Running & Verifying Experiment Execution

Find below the commands to deploy this application and check its execution.

$ e2clab layers-services ~/git/provenance-tutorial/ ~/git/provenance-tutorial/artifacts/

The Provenance Service GUI is available at:

  • ssh -NL 22000:localhost:22000 gros-86.nancy.grid5000.fr

../_images/prov_gui.png

Figure 1: Provenance Service GUI (DfAnalyzer)

$ e2clab workflow ~/git/provenance-tutorial/ prepare
$ e2clab workflow ~/git/provenance-tutorial/ launch

Deployment Validation & Experiment Results

We can access the database as follows:

$ ssh root@gros-86.nancy.grid5000.fr
$ docker exec -it dfanalyzer bash
$ monetdb status
$ mclient dataflow_analyzer

With \d you can list all tables.

../_images/prov_tables.png

Figure 2: Tables in the provenance database

After model training on G5K node and FIT IoT LAB device, we can visualize the training results as presented in Figure 3: Model input (hyperparameters) and Figure 4: Model output (accuracy and training time).

../_images/prov_in.png

Figure 3: Model input (hyperparameters)

../_images/prov_out.png

Figure 4: Model output (accuracy and training time)

After multiple model evaluations, thanks to provenance data capture during model training, users can easily answer the following research question:

  • What are the model hyperparameters that obtained an accuracy value above 90%?

../_images/prov_rq.png

Figure 5: What are the model hyperparameters that obtained an accuracy value above 90%?

Saving the Experiment Results

$ e2clab finalize ~/git/provenance-tutorial/

The experiment results will be saved at:

$ ls ~/provenance-tutorial/20231120-102842/
$ layers_services-validate.yaml
$ provenance-data/                  # contains the 'provenance_database.sql' file.
$ workflow-validate.out

.....

> [COMPLETE THE FOLLOWING]
**A)** Answer each question using the tutorial excerpt, one per line:
(i) Which port number appears in the SSH command for reaching the Provenance Service GUI?
(ii) Which command lists all tables in the database?
(iii) Which file does the provenance-data/ directory contain?
**B)** List every figure caption in the tutorial excerpt, including each figure's number.
**C)** Revise the part of the tutorial excerpt that opens with the words containing "Saving the Experiment" and closes with "the 'provenance_database.sql' file.". Replace "saved" with "stored".
The records bear no relation to the tutorial excerpt.

.....

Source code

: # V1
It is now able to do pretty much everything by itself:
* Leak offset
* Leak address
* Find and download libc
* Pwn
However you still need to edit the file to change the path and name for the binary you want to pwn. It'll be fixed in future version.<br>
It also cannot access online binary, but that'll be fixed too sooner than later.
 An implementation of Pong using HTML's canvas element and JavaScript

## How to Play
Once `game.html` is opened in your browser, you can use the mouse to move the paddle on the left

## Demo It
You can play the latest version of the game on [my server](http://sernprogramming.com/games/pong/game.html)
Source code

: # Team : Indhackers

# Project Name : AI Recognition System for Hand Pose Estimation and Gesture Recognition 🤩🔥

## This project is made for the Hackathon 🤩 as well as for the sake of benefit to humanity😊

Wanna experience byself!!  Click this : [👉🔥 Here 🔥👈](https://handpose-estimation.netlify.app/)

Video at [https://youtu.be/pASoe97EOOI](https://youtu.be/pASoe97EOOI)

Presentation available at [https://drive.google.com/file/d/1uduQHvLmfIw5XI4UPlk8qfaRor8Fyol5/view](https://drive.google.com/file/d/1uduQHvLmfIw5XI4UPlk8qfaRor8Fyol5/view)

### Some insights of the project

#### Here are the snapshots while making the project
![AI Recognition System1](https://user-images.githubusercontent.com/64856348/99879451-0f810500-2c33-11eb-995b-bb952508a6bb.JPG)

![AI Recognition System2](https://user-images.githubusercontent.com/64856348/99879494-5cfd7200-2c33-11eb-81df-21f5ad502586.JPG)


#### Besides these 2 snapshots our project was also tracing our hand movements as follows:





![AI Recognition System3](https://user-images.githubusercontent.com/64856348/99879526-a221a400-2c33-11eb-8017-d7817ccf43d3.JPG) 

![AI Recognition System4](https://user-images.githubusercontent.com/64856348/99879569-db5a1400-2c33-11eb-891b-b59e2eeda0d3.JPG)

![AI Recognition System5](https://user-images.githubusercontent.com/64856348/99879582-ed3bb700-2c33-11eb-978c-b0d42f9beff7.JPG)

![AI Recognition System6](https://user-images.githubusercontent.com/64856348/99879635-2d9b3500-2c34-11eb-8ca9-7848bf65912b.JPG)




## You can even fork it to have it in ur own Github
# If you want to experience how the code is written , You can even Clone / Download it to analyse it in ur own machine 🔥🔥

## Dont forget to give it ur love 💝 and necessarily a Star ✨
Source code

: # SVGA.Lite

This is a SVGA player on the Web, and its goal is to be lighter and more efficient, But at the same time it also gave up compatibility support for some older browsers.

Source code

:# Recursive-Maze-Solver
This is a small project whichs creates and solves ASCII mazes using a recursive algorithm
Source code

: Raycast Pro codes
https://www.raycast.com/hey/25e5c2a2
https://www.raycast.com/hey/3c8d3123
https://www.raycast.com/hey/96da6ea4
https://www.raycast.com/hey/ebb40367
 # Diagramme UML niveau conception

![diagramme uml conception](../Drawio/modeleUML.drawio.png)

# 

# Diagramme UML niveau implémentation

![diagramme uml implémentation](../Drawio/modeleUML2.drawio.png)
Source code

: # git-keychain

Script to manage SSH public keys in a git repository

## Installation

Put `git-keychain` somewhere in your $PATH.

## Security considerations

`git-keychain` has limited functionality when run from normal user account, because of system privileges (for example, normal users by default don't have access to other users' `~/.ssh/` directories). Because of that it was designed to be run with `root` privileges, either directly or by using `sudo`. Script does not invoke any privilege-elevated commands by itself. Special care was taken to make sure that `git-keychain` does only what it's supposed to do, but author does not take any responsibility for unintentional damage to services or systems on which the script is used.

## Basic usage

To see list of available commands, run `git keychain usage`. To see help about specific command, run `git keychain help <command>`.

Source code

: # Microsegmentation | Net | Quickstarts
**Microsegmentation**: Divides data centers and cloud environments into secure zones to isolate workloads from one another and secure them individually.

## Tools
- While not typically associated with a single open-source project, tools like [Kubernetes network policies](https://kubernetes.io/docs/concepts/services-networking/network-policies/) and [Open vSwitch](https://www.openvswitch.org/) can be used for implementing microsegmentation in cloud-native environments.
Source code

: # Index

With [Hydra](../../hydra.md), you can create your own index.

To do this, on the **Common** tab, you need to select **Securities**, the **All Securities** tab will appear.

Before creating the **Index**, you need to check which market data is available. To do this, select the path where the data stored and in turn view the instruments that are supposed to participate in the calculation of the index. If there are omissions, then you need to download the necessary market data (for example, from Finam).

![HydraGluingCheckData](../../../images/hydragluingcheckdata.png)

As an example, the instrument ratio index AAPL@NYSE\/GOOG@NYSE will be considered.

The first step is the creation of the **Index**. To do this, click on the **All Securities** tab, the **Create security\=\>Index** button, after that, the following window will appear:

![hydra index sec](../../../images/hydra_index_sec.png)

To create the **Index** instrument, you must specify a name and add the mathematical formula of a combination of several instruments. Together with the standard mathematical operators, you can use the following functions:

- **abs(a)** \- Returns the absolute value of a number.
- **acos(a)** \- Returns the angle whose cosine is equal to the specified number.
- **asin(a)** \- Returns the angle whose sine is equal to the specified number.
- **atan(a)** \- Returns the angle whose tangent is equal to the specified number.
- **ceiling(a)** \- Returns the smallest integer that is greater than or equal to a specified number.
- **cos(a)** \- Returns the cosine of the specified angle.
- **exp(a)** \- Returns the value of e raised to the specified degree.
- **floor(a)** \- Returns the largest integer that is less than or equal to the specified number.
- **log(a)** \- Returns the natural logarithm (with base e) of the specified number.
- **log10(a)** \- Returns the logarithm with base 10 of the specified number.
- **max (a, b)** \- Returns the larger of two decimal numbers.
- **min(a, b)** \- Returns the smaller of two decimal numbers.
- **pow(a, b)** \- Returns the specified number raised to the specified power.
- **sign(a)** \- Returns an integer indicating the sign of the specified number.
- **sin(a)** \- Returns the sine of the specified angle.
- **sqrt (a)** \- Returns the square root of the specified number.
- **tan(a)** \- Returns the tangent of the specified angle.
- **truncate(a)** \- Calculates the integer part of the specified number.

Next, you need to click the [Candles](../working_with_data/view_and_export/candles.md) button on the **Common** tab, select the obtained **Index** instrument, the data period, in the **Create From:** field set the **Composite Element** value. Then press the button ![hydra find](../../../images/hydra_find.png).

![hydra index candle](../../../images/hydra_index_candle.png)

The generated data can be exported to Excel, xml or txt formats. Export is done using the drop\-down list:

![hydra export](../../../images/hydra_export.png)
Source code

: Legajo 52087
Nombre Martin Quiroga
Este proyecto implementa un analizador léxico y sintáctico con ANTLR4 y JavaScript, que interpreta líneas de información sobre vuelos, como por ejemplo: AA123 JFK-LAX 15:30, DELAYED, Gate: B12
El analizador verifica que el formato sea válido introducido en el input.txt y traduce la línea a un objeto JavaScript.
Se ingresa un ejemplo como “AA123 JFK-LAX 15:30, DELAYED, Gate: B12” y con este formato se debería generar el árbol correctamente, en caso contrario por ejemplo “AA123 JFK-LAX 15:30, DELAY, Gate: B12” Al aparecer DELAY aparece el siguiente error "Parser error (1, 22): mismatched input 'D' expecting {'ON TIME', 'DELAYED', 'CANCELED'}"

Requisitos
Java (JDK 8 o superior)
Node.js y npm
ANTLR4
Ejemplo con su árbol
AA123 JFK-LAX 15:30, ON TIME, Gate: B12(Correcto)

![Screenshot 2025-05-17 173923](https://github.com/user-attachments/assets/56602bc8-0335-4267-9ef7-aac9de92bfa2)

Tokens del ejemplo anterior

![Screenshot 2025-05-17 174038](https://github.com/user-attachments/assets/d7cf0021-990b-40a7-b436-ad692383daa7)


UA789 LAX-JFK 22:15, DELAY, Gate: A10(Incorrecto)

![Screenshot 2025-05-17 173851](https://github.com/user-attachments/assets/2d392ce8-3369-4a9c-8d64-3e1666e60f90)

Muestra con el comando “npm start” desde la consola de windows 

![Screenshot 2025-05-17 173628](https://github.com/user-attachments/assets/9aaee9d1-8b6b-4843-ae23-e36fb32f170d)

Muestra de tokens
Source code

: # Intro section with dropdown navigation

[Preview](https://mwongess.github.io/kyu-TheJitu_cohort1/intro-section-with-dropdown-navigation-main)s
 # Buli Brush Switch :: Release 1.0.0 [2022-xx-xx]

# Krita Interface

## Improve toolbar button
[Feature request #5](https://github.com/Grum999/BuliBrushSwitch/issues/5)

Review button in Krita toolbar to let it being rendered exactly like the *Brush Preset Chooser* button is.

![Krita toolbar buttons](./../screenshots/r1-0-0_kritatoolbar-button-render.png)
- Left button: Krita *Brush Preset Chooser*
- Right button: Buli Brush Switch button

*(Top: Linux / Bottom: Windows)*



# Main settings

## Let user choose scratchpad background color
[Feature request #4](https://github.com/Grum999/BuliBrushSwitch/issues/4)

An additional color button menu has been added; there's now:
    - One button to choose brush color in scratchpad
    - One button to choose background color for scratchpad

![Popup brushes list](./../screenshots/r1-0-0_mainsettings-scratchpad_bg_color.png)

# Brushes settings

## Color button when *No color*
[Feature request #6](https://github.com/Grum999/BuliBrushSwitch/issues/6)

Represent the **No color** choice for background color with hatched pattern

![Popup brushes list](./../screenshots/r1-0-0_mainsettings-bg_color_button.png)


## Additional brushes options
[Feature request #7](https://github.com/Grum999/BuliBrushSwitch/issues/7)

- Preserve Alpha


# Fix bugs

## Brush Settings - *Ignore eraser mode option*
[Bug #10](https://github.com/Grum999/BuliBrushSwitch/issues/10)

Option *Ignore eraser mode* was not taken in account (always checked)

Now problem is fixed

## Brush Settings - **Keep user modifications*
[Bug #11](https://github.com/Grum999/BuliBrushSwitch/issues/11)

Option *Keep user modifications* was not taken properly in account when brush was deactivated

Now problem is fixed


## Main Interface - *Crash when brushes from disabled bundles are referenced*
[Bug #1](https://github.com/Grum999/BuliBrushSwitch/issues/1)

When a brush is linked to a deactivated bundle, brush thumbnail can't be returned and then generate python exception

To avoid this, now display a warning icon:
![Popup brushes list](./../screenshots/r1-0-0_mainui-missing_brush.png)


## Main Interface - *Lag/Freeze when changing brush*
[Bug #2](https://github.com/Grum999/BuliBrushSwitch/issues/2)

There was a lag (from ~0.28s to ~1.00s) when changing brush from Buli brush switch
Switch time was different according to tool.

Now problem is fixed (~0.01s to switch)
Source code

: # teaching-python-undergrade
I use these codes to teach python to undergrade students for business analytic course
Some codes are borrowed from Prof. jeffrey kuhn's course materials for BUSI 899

.....

> [EXERCISE RESPONSES]
**A)**
(i) 22000
(ii) \d
(iii) provenance_database.sql

**B)**
Figure 1: Provenance Service GUI (DfAnalyzer)
Figure 2: Tables in the provenance database
Figure 3: Model input (hyperparameters)
Figure 4: Model output (accuracy and training time)
Figure 5: What are the model hyperparameters that obtained an accuracy value above 90%?

**C)**
Saving the Experiment Results

$ e2clab finalize ~/git/provenance-tutorial/

The experiment results will be stored at:

$ ls ~/provenance-tutorial/20231120-102842/
$ layers_services-validate.yaml
$ provenance-data/                  # contains the 'provenance_database.sql' file.